• Records from a collection:
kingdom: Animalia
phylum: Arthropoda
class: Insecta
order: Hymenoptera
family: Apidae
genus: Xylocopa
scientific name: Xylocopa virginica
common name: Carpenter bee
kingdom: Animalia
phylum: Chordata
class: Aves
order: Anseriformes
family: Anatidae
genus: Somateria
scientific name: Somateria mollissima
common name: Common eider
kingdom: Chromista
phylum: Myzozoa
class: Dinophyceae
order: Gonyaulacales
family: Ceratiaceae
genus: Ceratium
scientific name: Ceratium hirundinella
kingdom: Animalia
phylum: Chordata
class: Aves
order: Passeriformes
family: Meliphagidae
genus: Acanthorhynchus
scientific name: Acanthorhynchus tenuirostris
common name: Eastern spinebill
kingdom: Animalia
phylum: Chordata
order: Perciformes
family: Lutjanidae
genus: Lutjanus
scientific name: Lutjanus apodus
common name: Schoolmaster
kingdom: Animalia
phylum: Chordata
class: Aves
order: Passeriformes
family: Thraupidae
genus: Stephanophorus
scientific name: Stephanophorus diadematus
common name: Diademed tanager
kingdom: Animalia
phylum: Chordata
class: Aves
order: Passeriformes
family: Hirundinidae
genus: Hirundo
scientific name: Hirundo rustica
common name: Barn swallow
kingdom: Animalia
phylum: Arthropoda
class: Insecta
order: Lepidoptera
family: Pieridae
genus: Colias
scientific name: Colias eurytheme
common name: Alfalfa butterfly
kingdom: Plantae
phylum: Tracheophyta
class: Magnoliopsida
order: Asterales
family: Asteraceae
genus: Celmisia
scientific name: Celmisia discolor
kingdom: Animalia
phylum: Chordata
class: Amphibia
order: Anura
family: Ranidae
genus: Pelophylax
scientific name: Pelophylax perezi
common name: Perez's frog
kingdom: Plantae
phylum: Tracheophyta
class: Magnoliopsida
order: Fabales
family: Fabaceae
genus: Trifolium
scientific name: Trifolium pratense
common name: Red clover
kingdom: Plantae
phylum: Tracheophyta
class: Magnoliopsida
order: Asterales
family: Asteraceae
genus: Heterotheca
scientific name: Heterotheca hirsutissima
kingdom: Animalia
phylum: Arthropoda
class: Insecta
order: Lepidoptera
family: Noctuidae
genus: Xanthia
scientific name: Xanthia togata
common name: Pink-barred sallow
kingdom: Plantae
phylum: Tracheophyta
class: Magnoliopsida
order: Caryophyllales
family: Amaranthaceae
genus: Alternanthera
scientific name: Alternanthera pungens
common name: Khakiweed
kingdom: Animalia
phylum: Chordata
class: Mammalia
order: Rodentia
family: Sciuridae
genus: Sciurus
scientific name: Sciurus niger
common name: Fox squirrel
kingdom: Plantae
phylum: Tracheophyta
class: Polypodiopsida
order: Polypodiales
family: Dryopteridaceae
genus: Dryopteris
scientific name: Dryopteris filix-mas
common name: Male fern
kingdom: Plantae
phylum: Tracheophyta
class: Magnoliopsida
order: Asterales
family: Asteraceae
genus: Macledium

• TO DO:
Reproduce verbatim the lines of the material above, from the line containing "scientific name: Hirundo rustica" through the line containing "order: Caryophyllales", including both of those lines.

• EXERCISE RESULT:
scientific name: Hirundo rustica
common name: Barn swallow
kingdom: Animalia
phylum: Arthropoda
class: Insecta
order: Lepidoptera
family: Pieridae
genus: Colias
scientific name: Colias eurytheme
common name: Alfalfa butterfly
kingdom: Plantae
phylum: Tracheophyta
class: Magnoliopsida
order: Asterales
family: Asteraceae
genus: Celmisia
scientific name: Celmisia discolor
kingdom: Animalia
phylum: Chordata
class: Amphibia
order: Anura
family: Ranidae
genus: Pelophylax
scientific name: Pelophylax perezi
common name: Perez's frog
kingdom: Plantae
phylum: Tracheophyta
class: Magnoliopsida
order: Fabales
family: Fabaceae
genus: Trifolium
scientific name: Trifolium pratense
common name: Red clover
kingdom: Plantae
phylum: Tracheophyta
class: Magnoliopsida
order: Asterales
family: Asteraceae
genus: Heterotheca
scientific name: Heterotheca hirsutissima
kingdom: Animalia
phylum: Arthropoda
class: Insecta
order: Lepidoptera
family: Noctuidae
genus: Xanthia
scientific name: Xanthia togata
common name: Pink-barred sallow
kingdom: Plantae
phylum: Tracheophyta
class: Magnoliopsida
order: Caryophyllales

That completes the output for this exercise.